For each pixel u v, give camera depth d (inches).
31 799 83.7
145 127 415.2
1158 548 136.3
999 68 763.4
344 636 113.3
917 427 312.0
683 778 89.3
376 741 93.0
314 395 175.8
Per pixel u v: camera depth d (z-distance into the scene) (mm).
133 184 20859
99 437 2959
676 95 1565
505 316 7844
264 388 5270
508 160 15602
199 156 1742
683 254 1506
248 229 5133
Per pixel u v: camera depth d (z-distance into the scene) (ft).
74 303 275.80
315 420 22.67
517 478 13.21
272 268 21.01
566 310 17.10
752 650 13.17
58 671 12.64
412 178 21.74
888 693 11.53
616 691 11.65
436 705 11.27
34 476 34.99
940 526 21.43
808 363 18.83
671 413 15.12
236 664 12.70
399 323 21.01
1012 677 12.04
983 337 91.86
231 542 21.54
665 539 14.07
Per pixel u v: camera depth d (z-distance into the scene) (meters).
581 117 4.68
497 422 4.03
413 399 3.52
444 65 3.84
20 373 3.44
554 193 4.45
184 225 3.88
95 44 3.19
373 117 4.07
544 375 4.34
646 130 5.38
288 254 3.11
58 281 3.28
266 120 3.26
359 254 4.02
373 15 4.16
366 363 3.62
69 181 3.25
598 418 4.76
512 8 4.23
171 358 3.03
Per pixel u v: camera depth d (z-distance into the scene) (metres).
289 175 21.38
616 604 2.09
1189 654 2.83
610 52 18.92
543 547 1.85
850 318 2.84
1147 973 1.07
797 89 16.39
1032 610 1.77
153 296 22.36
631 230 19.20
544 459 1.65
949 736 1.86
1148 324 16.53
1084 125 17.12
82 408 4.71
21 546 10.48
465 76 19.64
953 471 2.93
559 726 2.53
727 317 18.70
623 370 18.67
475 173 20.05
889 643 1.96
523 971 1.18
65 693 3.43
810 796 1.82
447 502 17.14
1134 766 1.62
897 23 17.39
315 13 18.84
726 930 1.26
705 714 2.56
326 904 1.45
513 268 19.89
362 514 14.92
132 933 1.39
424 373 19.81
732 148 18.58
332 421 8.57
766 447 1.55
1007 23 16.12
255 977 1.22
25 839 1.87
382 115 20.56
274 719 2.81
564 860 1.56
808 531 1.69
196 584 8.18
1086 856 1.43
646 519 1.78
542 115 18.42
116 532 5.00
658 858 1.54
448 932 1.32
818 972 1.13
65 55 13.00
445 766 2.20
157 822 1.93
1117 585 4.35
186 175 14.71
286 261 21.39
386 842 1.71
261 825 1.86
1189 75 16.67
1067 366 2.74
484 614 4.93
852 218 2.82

----

• **THE TASK**
From the records above, copy only the lines starting with the line that holds "940 526 21.43" and going on through the line that holds "171 358 3.03", exactly as written.

• **SOLUTION FOR THIS TASK**
940 526 21.43
808 363 18.83
671 413 15.12
236 664 12.70
399 323 21.01
1012 677 12.04
983 337 91.86
231 542 21.54
665 539 14.07
Per pixel u v: camera depth d (z-distance into the scene) (meters).
581 117 4.68
497 422 4.03
413 399 3.52
444 65 3.84
20 373 3.44
554 193 4.45
184 225 3.88
95 44 3.19
373 117 4.07
544 375 4.34
646 130 5.38
288 254 3.11
58 281 3.28
266 120 3.26
359 254 4.02
373 15 4.16
366 363 3.62
69 181 3.25
598 418 4.76
512 8 4.23
171 358 3.03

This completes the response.